= MATERIAL SHOWN =
......

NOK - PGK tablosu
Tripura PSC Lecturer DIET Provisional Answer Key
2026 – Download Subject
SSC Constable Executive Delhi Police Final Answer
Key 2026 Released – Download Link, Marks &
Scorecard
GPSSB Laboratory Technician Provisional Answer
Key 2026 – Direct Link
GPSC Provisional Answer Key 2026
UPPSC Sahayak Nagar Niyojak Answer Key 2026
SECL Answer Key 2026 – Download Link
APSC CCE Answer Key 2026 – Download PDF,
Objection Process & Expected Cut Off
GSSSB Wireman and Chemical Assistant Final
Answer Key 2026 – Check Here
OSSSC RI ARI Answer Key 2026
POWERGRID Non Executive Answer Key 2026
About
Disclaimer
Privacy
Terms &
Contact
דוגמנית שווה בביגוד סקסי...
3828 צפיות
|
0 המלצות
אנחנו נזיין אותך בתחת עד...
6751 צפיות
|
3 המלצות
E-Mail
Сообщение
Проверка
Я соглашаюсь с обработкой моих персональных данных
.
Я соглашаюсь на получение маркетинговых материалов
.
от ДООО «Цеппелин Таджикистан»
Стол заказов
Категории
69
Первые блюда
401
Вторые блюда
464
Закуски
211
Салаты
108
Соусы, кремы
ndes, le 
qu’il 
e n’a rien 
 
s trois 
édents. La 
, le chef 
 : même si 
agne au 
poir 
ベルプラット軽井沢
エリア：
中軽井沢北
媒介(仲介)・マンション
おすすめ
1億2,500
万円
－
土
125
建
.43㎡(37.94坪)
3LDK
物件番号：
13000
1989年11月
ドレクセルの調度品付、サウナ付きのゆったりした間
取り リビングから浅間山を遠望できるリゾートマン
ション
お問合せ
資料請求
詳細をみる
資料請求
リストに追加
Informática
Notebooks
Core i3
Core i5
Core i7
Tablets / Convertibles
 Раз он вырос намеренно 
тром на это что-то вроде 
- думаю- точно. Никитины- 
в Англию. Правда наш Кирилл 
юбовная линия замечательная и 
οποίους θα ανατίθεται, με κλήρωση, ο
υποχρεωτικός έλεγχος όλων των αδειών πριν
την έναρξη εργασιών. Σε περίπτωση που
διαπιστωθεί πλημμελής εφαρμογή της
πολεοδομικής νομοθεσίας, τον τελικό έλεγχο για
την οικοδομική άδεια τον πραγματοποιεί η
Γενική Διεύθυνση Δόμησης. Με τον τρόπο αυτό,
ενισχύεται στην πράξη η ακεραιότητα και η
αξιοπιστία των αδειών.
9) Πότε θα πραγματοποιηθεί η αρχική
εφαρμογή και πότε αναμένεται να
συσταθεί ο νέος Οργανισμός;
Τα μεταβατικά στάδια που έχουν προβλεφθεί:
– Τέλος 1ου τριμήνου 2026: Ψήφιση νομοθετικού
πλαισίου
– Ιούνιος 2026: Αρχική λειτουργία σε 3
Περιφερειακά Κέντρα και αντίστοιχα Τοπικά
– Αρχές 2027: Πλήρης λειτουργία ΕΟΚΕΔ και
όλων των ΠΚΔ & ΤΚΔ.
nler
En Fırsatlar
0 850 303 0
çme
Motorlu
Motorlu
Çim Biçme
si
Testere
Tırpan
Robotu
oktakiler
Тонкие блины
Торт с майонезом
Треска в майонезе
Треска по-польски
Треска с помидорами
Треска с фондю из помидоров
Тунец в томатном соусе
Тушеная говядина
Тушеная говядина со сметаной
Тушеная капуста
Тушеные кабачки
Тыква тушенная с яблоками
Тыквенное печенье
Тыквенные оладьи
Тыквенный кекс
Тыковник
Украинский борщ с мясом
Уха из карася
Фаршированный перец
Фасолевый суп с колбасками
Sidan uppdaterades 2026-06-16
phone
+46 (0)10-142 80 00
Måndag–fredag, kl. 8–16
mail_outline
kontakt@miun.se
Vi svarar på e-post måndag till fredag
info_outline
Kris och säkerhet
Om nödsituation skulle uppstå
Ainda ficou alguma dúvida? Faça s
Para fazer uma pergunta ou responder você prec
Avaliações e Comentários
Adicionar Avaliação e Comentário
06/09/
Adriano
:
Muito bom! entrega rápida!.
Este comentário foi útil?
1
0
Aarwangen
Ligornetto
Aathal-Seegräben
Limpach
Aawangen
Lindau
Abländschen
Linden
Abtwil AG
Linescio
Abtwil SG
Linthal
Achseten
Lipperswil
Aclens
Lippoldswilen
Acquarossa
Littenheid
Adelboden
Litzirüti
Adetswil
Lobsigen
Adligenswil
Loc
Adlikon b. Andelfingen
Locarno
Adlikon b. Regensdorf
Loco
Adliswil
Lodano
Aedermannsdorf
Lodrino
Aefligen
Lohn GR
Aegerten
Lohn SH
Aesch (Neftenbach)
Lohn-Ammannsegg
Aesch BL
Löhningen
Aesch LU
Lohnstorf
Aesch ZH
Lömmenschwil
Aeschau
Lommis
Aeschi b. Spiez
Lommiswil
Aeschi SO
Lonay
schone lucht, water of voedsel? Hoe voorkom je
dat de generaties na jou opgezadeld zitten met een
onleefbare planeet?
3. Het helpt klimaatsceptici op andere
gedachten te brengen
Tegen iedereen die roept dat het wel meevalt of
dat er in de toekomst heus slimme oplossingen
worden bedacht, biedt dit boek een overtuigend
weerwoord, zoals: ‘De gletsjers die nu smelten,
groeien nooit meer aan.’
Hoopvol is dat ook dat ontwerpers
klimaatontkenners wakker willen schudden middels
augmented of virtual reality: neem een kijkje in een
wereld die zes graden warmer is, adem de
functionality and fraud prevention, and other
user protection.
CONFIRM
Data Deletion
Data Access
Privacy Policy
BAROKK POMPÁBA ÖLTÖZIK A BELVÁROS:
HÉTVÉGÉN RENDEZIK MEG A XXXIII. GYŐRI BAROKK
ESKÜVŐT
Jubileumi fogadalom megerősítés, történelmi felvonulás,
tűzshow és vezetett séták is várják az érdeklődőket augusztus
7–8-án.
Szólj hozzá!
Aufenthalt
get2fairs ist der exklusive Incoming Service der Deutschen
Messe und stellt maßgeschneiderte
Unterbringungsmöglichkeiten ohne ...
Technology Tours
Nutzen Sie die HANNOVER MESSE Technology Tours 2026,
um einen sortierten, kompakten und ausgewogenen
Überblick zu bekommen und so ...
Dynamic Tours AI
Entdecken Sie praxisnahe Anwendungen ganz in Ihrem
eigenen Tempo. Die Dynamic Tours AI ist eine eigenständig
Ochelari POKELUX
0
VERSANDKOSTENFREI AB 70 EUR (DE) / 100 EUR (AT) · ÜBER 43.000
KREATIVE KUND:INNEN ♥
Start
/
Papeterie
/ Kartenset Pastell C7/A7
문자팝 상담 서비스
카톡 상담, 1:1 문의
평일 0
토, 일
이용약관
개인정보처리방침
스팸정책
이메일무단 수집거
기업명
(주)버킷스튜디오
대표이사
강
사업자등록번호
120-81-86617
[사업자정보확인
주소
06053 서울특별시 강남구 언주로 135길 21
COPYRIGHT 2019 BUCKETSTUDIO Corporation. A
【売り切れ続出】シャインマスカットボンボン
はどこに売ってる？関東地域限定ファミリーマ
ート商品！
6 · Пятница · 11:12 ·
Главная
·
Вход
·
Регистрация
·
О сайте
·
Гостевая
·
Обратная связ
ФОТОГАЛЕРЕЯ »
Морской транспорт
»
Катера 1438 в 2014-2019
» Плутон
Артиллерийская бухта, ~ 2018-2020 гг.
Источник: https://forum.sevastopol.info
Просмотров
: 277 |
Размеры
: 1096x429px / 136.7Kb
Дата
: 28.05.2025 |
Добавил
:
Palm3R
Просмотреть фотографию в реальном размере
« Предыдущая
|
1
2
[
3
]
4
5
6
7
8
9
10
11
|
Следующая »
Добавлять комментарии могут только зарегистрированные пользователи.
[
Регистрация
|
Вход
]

......

= EXERCISE REQUIREMENTS =
Pick out every line in the records that contains the word "εφαρμογή" and copy each one.

= SOLVED PROBLEM =
διαπιστωθεί πλημμελής εφαρμογή της
εφαρμογή και πότε αναμένεται να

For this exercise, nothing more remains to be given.